Se sube a la mecedora y, como un equilibrista sin público, alcanza la botella y salta a la mullida alfombra con una pirueta circense. Abraza su tesoro y sonríe.

Justo antes de que su compungida abuela lo arrastre delante de toda esa gente triste vestida de negro, Carlitos tiene tiempo de esconder la botella debajo del escritorio.

Esa noche, cuando todos duerman, volverá a por ella.
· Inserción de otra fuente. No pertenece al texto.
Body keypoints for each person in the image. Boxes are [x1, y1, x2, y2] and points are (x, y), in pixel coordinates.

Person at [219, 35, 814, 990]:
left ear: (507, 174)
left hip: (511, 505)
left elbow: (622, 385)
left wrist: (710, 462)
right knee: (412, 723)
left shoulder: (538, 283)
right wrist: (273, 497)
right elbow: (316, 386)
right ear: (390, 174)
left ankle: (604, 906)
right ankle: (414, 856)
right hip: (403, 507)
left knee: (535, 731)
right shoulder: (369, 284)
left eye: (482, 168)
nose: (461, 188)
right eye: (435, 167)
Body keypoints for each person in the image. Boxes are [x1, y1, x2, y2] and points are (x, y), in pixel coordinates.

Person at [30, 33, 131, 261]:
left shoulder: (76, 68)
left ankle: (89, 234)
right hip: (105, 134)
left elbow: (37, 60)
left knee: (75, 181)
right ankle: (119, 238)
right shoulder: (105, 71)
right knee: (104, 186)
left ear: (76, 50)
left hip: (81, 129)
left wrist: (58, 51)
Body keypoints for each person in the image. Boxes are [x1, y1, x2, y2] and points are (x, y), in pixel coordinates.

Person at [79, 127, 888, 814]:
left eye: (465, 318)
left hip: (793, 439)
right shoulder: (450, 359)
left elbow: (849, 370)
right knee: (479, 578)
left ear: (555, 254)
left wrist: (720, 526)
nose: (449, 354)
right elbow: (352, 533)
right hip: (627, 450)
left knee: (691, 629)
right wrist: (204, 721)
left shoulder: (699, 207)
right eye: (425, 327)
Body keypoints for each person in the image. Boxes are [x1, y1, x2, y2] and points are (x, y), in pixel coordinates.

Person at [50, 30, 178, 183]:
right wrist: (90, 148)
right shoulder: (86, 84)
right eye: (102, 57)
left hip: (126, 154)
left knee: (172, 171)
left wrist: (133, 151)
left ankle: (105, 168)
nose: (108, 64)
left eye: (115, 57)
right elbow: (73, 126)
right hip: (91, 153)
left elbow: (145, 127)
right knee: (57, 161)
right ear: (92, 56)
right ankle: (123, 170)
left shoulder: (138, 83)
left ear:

Después, en su habitación, aspirará el aroma de papá y lo esconderá junto al de mamá para tenerlos siempre a su lado.

74. Recetario para la melancolía

Mi abuelo, Don Enrique, como solían llamarlo en el pueblo que le vio nacer, dejó atrás Aracena, acompañado de su esposa, para abrir una librería en Madrid.
Cuentan que a mi abuela Soledad la consumía la nostalgia de su tierra, y él, no sabiendo cómo consolar su pesar, mandó trasladar una encina desde la antigua finca hasta el patio del nuevo domicilio, junto con un gorrino que comía las bellotas que de esta caían. Mas tan titánico trasplante no bastó, pues, en las tardes de lectura, ella seguía regando con lágrimas de añoranza las raíces del árbol con cuyos frutos engordaba el cerdo.
Quiso mi abuelo, cuando llegó San Martín, agasajar a los amigos con los torreznos provenientes del animal. Dicen que las intensas emociones que aderezaron este manjar, aliñado de llanto y versos, le confirieron un peculiar sabor, y que todo el que lo probaba se veía embargado por una inmensa tristeza y abandonaba emocionado la casa familiar. Desde aquel momento, ese lugar se convirtió  en un templo de nostalgias y del buen yantar, y tal efecto aún perdura, a lo largo de los años, en la pluma  y en el recetario de las mujeres de nuestro linaje.

73. ENTRE LAS HERIDAS Y EL MIEDO UN RAMITO DE ORQUÍDEAS (Belén Mateos)

Rebeca se viste cada noche con un oscurecido camisón, con el recuerdo de las sábanas suspendidas en su piel, con el aliento sonrosado y la mirada al techo de su imperfección.

Se inventa amantes, se imagina entre las aguas de sus brazos, en el límite insensato de la discreción, en la serenidad de sus enaguas y en el decoro de su vecindad.

Aurelio, cada día le envía flores, mensajes manuscritos en una tarjeta con aroma a orquídeas, con el membrete sellado en la saliva de una promesa y el deseo de ser correspondido tras su luto.

Ella cuelga en el tendedor sus heridas, la soledad, el ansia de un nuevo comienzo, la sangre de saberse fértil todavía, los recuerdos entre sus muslos, la savia de una nueva hombría.

Él le deja en su buzón sus miedos, sus intenciones, el calibre lacrado en la oferta de un nuevo comienzo.

Rebeca frunce el ceño, es alérgica a las orquídeas, a los nuevos inicios, a esa letra que le invita a volver a sentir la vida, a las cartas furtivas de su vecino.

Destiende la ropa, la clasifica según la humedad de sus recuerdos, después, pliega su silencio, vuelve a imaginar y tiembla.